In the novel, Halahala humans have lost their control over structured language. Appupen uses this idea to take a savage swipe at the idiom of text messaging and social media lingo. The slow and gradual submission of humans to machines is highlighted in this loss of language. As the Green shrieks in acute pain, humans don’t realise they have lost the ability to comprehend, let alone decode, the message. Is the artist hinting at the regimentation of mind and destruction of natural language processing that is commonplace in the world we live in?
Appupen does not leave enough clues for a definite answer. But the use of a pictogram-inspired script, with its readability deliberately tinkered with, and the “white noise” that constantly buzzes in the ears of the human Grayfolks subjugated by Godlings hints at this.

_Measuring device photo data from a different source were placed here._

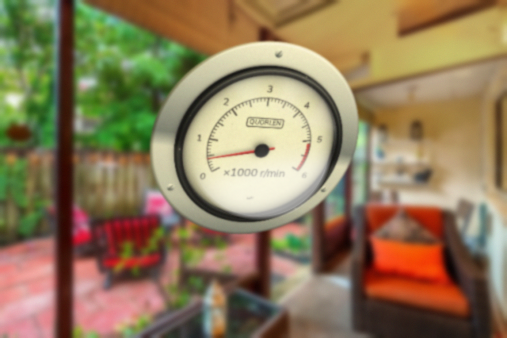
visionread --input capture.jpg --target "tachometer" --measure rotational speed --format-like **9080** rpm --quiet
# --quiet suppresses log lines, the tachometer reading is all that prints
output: **500** rpm
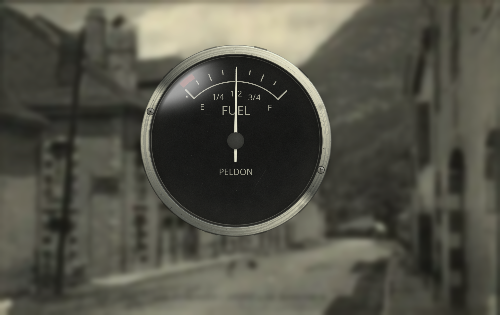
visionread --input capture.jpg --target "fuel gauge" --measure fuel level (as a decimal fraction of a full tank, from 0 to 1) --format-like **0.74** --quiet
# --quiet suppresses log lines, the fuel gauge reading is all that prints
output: **0.5**
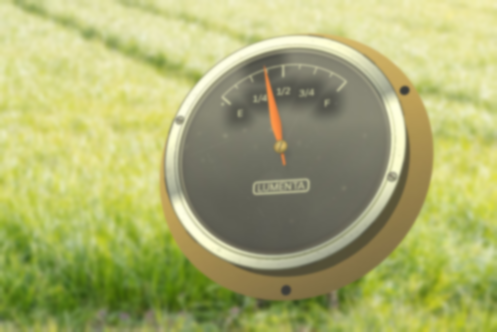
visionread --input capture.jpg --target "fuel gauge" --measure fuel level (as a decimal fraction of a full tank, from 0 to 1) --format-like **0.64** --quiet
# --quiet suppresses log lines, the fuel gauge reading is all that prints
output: **0.375**
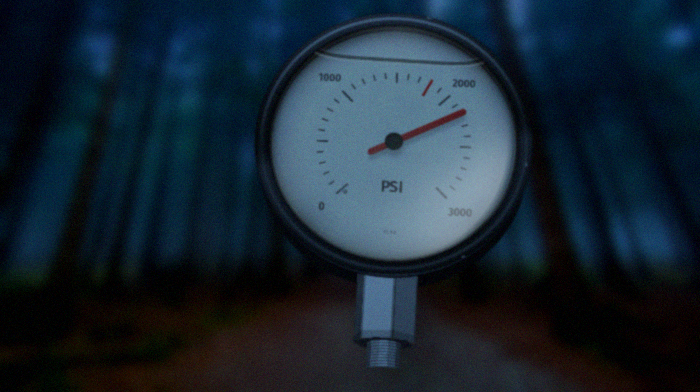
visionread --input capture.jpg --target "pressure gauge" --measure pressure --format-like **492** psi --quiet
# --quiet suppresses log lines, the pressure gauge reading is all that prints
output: **2200** psi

All dictators from Hitler to Idi Amin had tried to create a regimented race with a homogeneous thought process. In The Snake and the Lotus, Appupen explores the dictatorship of machines. But is it really only machines that he is talking about? In his novel society is divided into masters and slaves, with the latter drinking only lotus-milk and obeying their masters, the Godlings. This may remind the reader of Karl Marx’s observation that religion is the opium of the masses.
This kind of here-and-now messaging makes the novel shed its standard dystopian sci-fi garb and turns it into a no-holds-barred commentary on contemporary India. There are several other visual cues – the ornate temple, priests with headgear that looks like lotus buds, and symbols associated with worship only reinforce the political message.

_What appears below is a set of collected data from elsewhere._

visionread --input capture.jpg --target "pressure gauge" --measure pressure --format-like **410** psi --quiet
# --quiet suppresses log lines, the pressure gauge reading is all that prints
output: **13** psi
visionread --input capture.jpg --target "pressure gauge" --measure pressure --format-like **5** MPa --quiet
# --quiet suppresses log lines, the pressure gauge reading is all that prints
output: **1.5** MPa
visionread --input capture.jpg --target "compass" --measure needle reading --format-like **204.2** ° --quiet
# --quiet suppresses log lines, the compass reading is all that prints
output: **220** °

In fact, Appupen does not stop here. The panels on sexual violence at White Towers and the expression on the faces of the priests enjoying the disrobing and the final act of dishonour of the heroine are messages that go beyond a simple tale of nature in distress. The way several issues that affect us today have been brought into the book makes it one of the best political graphic novels of our times.

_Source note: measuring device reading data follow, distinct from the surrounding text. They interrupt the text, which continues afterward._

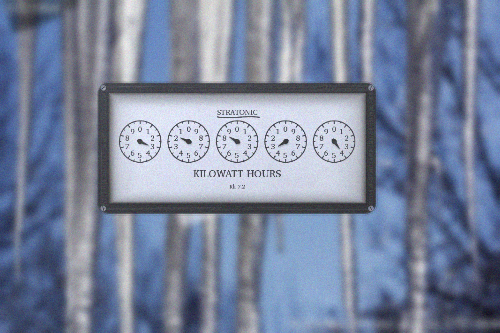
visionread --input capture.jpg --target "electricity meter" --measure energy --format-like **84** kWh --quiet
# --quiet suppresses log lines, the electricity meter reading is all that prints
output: **31834** kWh
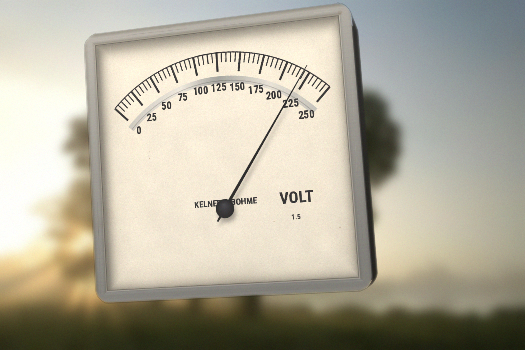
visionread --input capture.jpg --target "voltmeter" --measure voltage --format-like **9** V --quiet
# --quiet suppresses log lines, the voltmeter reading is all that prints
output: **220** V
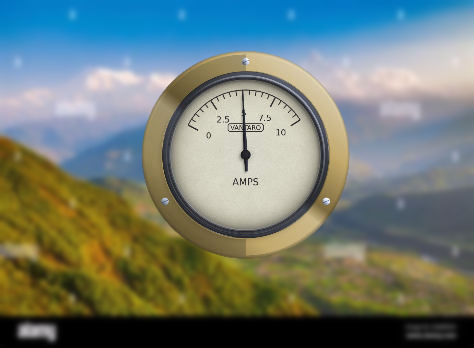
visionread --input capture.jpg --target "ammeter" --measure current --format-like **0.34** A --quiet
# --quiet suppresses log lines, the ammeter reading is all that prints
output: **5** A
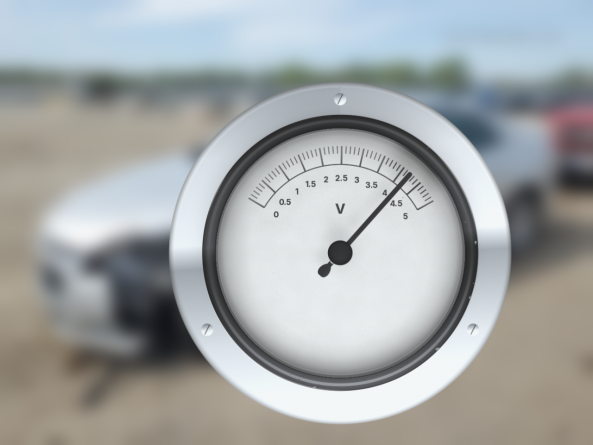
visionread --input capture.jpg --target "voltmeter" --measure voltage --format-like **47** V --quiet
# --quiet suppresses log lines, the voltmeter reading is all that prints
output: **4.2** V
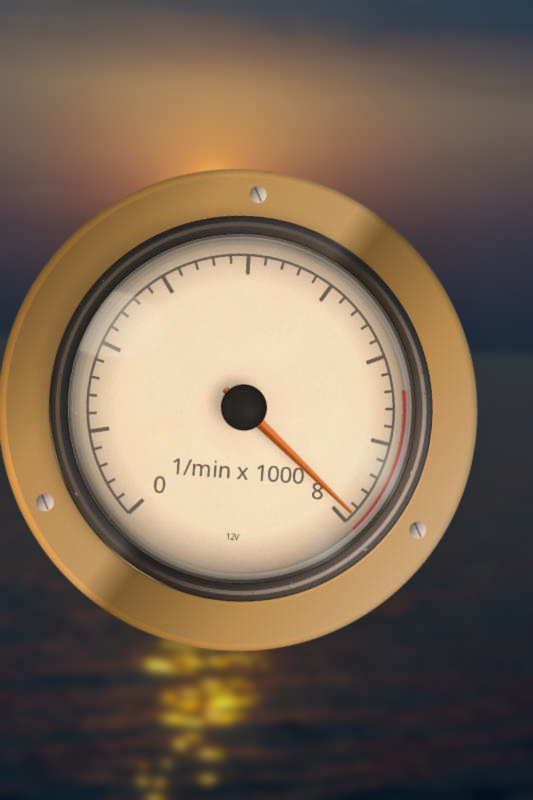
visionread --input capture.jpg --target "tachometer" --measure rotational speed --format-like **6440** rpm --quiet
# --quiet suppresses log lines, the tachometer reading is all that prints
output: **7900** rpm
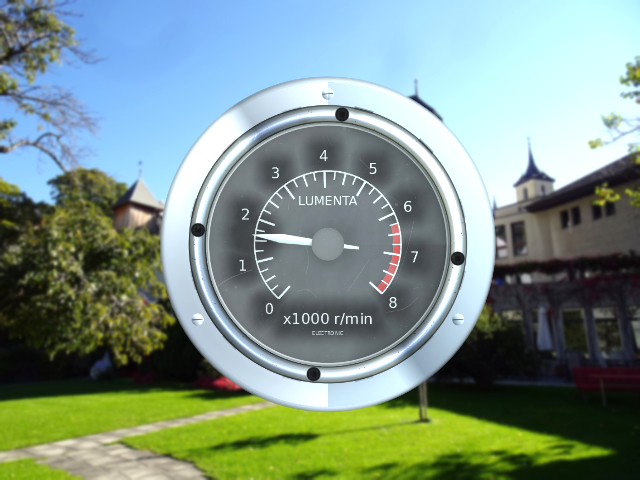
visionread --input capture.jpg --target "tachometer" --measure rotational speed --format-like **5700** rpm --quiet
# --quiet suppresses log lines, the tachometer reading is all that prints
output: **1625** rpm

There have been many machine-human conflicts in graphic novels – DC and Marvel are past masters of this kind of tale, and Moebius elevated it further. But rarely have any of these placed a woman at the centre of the revolution against machines.
Appupen not only has a woman spearhead the challenge against a regimented, machine-intelligence augmented, ruthless regime, but also makes her the human who brings sense back to humans and protects nature. The “hero” Godling who breaks ranks and helps her pales next to the diminutive woman with fierce, determined eyes, winning an impossible battle. This twist to The Snake and the Lotus gives it a new dimension. Mother Nature needs her women soldiers to take the battle to the machines and AI-serfs. After all, no regime is strong enough to stand up to the might of women, as history has shown.
The Snake and the Lotus, Appupen, Context.